TESTO FORNITO ::

>>>

Personalmente sono rimasto impressionato
dalle suites di Duke Ellington, uno dei più grandi musicisti del secolo
e non solo rispetto al jazz, che ancora a
tarda età seppe produrre indiscussi capolavori
quali la New Orleans Suite (nel 1971 fu il miglior disco dell'anno
secondo i critici intervistati da Down Beat)
e la Liberian Suite: A Tone Parallel to Harlem, del 1973.
I vecchi leoni sapevano ancora ruggire, ma
anche quelli della generazione posteriore
non erano da meno.
Charles Mingus, colpito da una grave crisi psicologica
e fisica, oltre che da traversie economiche
che lo costrinsero a riparare in California
per sfuggire alla morsa dei debiti, riuscì
comunque a riemergere e fece del suo meglio
con Changes One e Changes Two, poi con la stupenda Cumbia Jazz Fusion, che conteneva la musica composta per il
film Todo Modo (ma non venne utilizzata come
colonna sonora). Trattasi di capolavori,
credetemi, anche se furono gli ultimi.
Purtroppo, gli anni '70 lo videro in seguito
ammalarsi gravemente, costretto su una sedia
a rotelle, ed infine morire il 5 gennaio
del 1979. Come spesso accade, tutta la sua
grandezza fu riconosciuta pienamente solo
a morte avvenuta.
Ma al di là di questi autentici masterpieces,
fare l'elenco dei prodotti di classe realizzati
dai musicisti delle generazioni precedenti
richiederebbe un tempo...infinito.
Count Basie, ad esempio, colpì ancora nel segno con
Basie And Zoot, dove per Zoot si intende Zoot Sims, splendido
sassofonista bianco dal glorioso passato.
Il pianista Bill Evans realizzò ancora grandi dischi, in particolare
Cross-Currents del 1977, con Warne Marsh e Lee Konitz, fantastici soffiatori che avevano suonato
( e studiato) con Lennie Tristano.
Ma sono da discoteca anche il Tokio Concert del 1973 a Alone Again del 1975.
Anche Dave Brubeck e Paul Desmond fecero sentire il peso della loro classe
con Duets, del 1975.
Jimmy Giuffre, scarsamente attivo in quegli anni, si mise
nuovamente in luce con IAI Festival, un disco di duetti con Lee Konitz, il chitarrista
Bill Connors ed il pianista Paul Bley.
Anche Phil Woods, interessante sassofonista bianco, realizzò
con Music Du Bois, del 1974, un disco raccomandato dai critici.

<<<

SET DI DATI ::
>>>

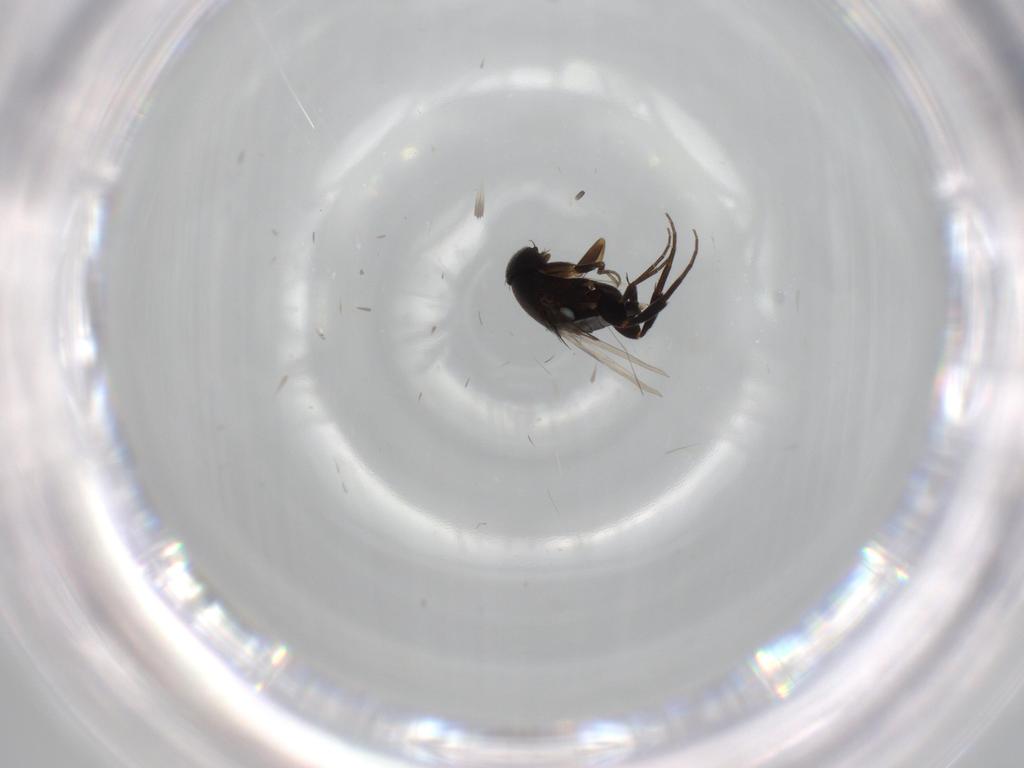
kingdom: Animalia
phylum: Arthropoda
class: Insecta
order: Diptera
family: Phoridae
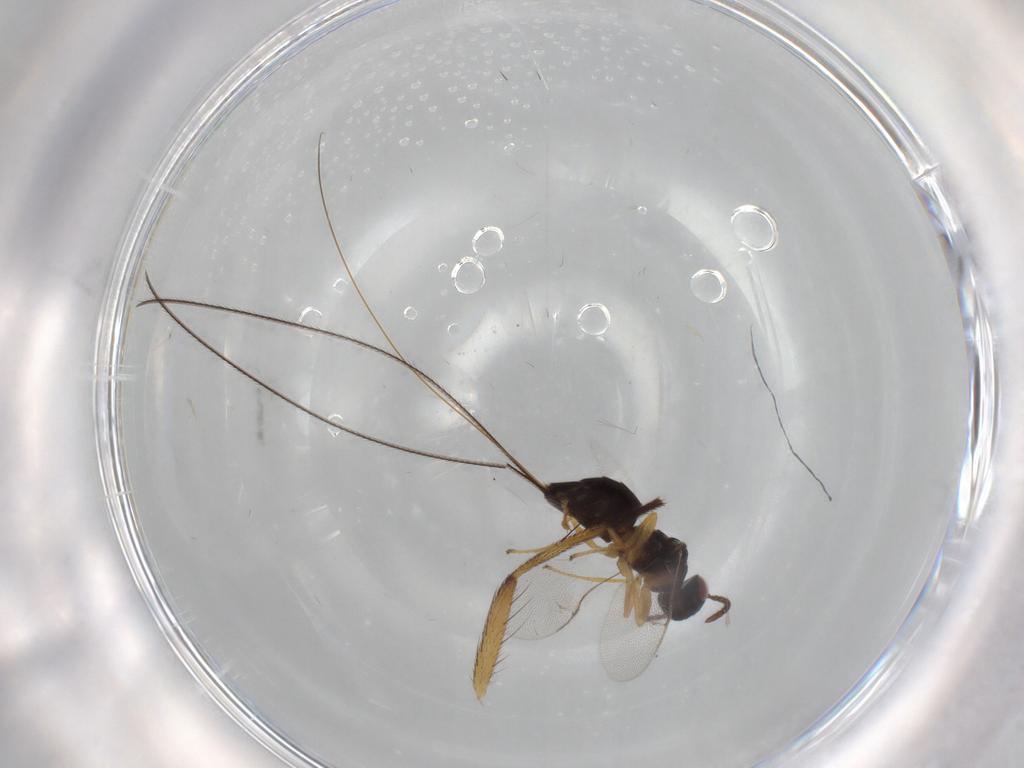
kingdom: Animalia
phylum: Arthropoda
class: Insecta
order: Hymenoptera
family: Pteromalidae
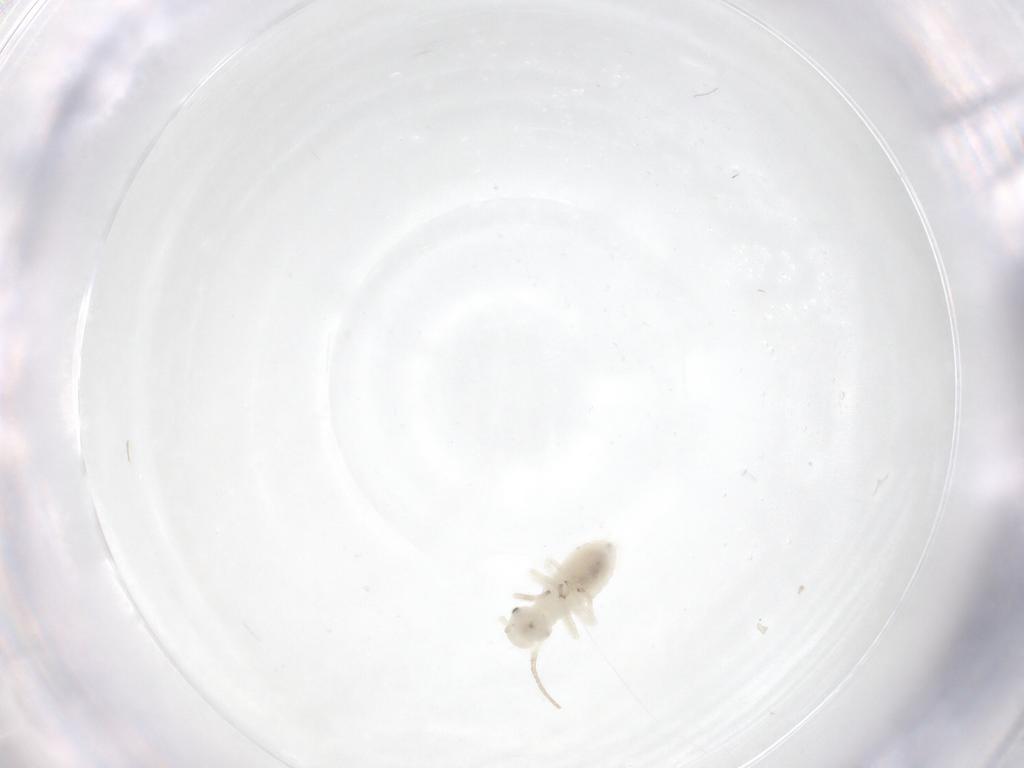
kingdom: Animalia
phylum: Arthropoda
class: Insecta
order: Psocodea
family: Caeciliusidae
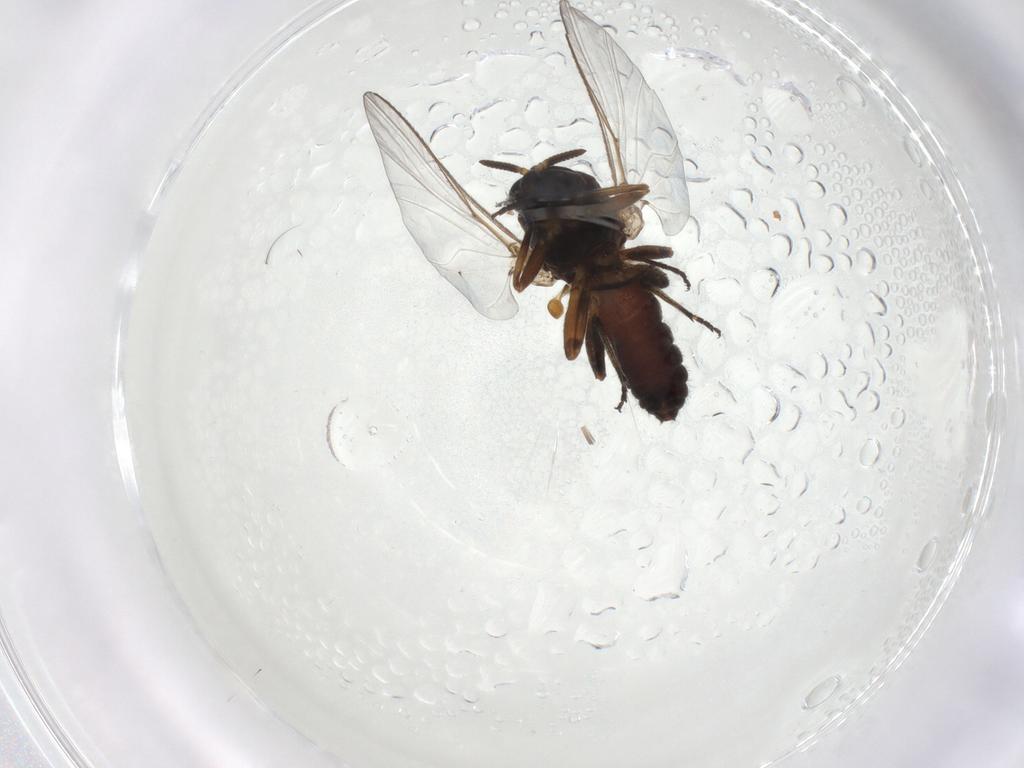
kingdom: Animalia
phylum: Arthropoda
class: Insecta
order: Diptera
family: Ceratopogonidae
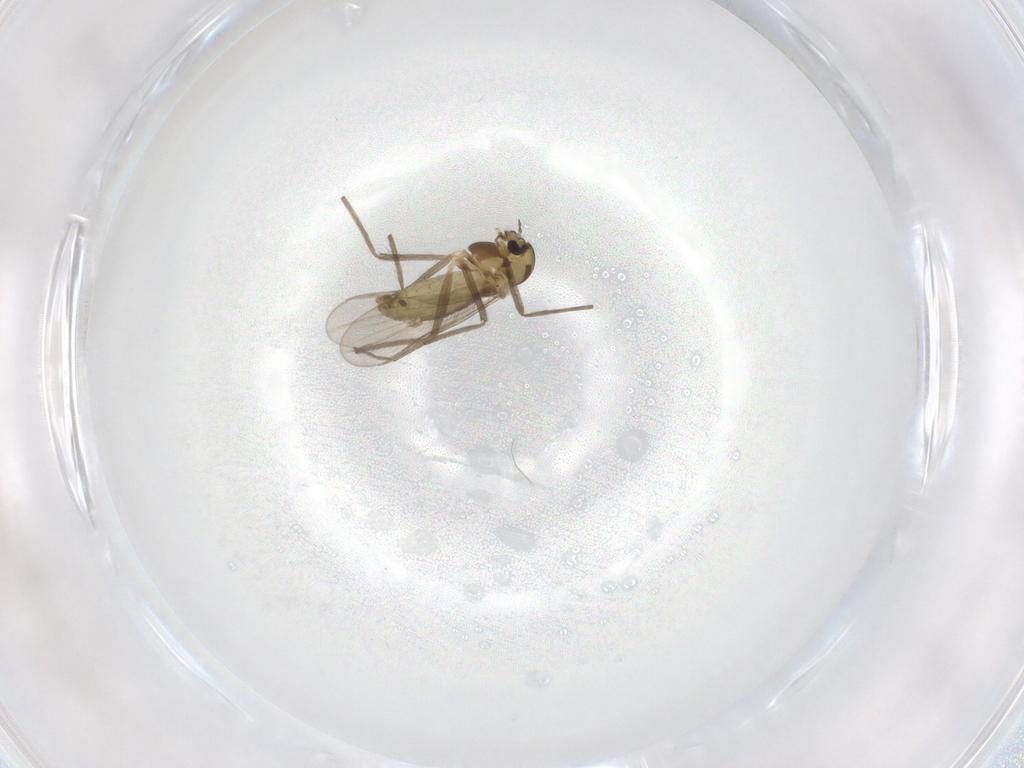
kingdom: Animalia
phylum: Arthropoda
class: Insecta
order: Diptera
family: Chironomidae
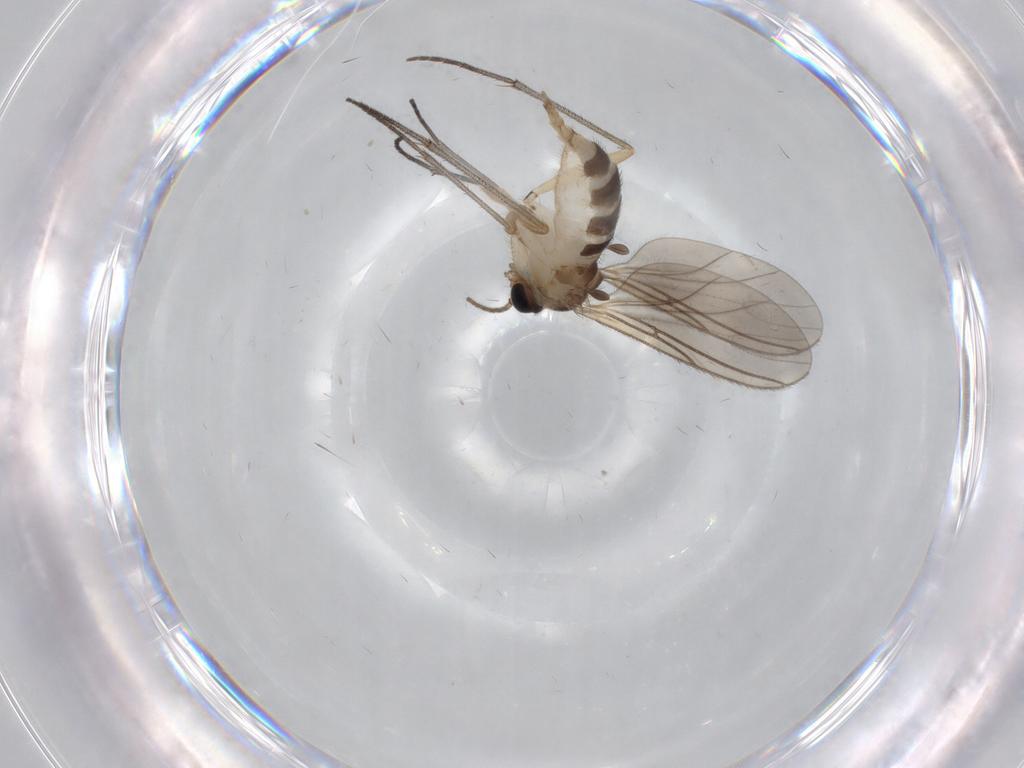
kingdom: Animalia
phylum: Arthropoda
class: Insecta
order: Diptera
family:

<<<

CONSEGNA 1 ::
Modifichi la parte del testo sul jazz che si apre con le parole "I vecchi leoni" e si chiude con "furono gli ultimi.", riportandola per intero con "stupenda" sostituito da "splendida".
CONSEGNA 2 ::
Secondo il testo sul jazz, in quale data morì Charles Mingus?
CONSEGNA 3 ::
Prosegua il testo sul jazz dal punto in cui si interrompe.
I record non hanno alcun ruolo in questo lavoro.

RISPOSTA 1 ::
I vecchi leoni sapevano ancora ruggire, ma
anche quelli della generazione posteriore
non erano da meno.
Charles Mingus, colpito da una grave crisi psicologica
e fisica, oltre che da traversie economiche
che lo costrinsero a riparare in California
per sfuggire alla morsa dei debiti, riuscì
comunque a riemergere e fece del suo meglio
con Changes One e Changes Two, poi con la splendida Cumbia Jazz Fusion, che conteneva la musica composta per il
film Todo Modo (ma non venne utilizzata come
colonna sonora). Trattasi di capolavori,
credetemi, anche se furono gli ultimi.

RISPOSTA 2 ::
Il 5 gennaio 1979.

RISPOSTA 3 ::
Non si dovrebbero inoltre trascurare personaggi
quali Gerry Mulligan e Chet Baker, insieme ad altri meno noti protagonisti
del cool e del cosiddetto jazz della West
Coast.
La loro reunion del 74 documentata da un
live rimane un pezzo basilare per ogni discoteca.
Erano della partita il bassista Ron Carter, il chitarrista John Scofield (all'esordio
discografico), Bob James al piano e al piano
elettrico, il trombonista Ed Byrne, oltre
al batterista Harvey Mason Sr ed al percussionista
vibrafonista Dave Samuels.
Di Chet Baker in particolare giudico imperdibili
You Can't Go Home Again/ Te Best Things For
You del 1977 insieme a Once Upon A Summertime ed alla recentissima scoperta (recensita
dal sottoscritto) Oh You Crazy Moon, registrato però nel '78.
Il trombonista Bob Brookmayer merita almeno una citazione per Back Again, un disco ristampato in cd dalla Sonet e
poi dalla Gazell, realizzato nel '78 con
importanti sidemen quali Thad Jones, il pianista
Jimmy Rowles, il bassista George Mraz e il
drummer Mel Lewis.
Altro personaggio da ricordare il sassofonista
tenore Teddy Edwards, in gioventù paragonato a Wardell Gray e
Dexter Gordon, per due dischi molto interessanti,
Feelin's del 1974, con Conte Candoli alla tromba, e Ray Brown al contrabbasso, e Inimitable del '76, con il pianista Duke Jordan.
Leoni ancora più vecchi, protagonisti dell'era
dixie come il trombonista Vic Dickinson, i trombettisti Yank Lawson e Billy Butterfield, il sassofonista Bud Freeman, sembrarono conoscere una seconda giovinezza
formando la World's Greatest Jazz Band. Il disco da avere è What's New dell'Atlantic, ma c'è anche un Live, ristampato in cd, descritto come assolutamente
delizioso.
Parlando di grosse formazioni, sembra giusto
cominciare con Gil Evans, il capo orchestra canadese co-responsabile
di Miles Ahead, uno dei più bei dischi di sempre, ma che
risaliva al 1957. Il suo lavoro sulle musiche
di Jimi Hendrix è imperdibile, ma occhio
a tutto il resto, a partire da There Comes a Time del 1975 ed al Live in Tokio di poco posteriore.
In tema di big band va ricordata quella del
trombettista Thad Jones e del batterista Mel Lewis. Nel '77 i due daranno anche vita ad un
lavoro in quartetto: Thad Jones and the Mel Lewis Quartet,di assoluta qualità.
Eccellenti anche gli album di Toshiko Akiyoshi, nata in Cina nel 1929, ma di chiara origine
giapponese, maritata al sassofonista Charlie Mariano. Pianista, leader, arrangiatore, attiva
fin dagli anni '50 e '60, fu però nei settanta
che raggiunse la piena maturità realizzando
ottime cose in sodalizio con Lew Tabackin, un sassofonista bianco. Buoni anche i dischi
realizzati con piccole formazioni.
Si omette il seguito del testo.